Some hard throw/no control guys have indeed been successful. You mentioned two, I think? Out of how many?
garcia might end up being worth all this fuss, though I doubt it, but I want the team to win, which means even the seventh guy in the pen has to be competent, and Garcia, despite his ceiling, currently isn't.

Jon Shepherd said...

I am unsure why you think Garcia has not progressed as a prospect unless all you are assessing are minor league stats and his performance with an injury this season.

Colonel Bob said...

I have heard the thought from the front office that Garcia is really a AA pitcher, but Boston stashed him in A to diminish his value.

Jon Shepherd said...

Maybe. I have not heard that. He was promising but not exactly killing his HiA competition last year. Orioles were very fond of him from a scouting perspective as opposed to performance, which is common with power arms.

Anonymous said...

Jon, in four years he hasn't progressed.
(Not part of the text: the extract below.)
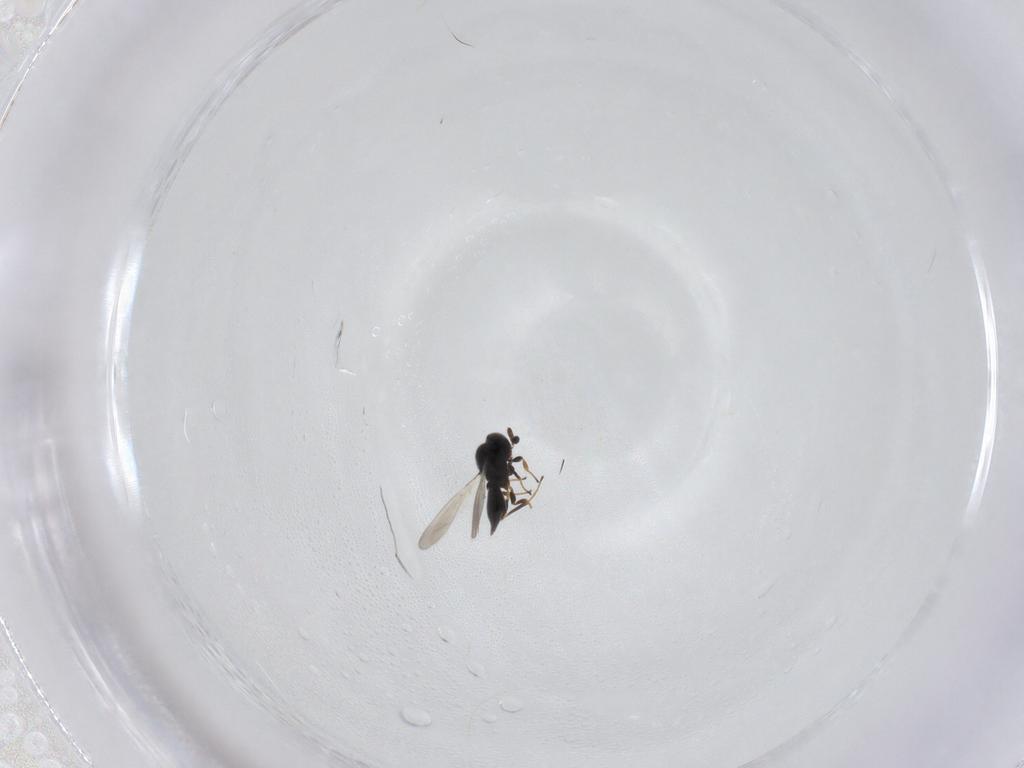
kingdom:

Even if he's "really" a AA pitcher, is that significant progress?
I'm not a prospect expert at all, so I really don't know what the typical advancement rate is. Is his progress average?
Yes I was assessing his minor league stats. What else can one assess?
How many hard throwing guys with no control fail? What makes the brass think Garcia won't?
I don't know, but it sure seems that hurting the big league club for such a gamble is a pretty dumb move.
And he sure seems to have given no indication of future success.

Jon Shepherd said...

As I mentioned, you are relying on statistics which is not the information the team is acting on. They are relying on a set of information that you do not have.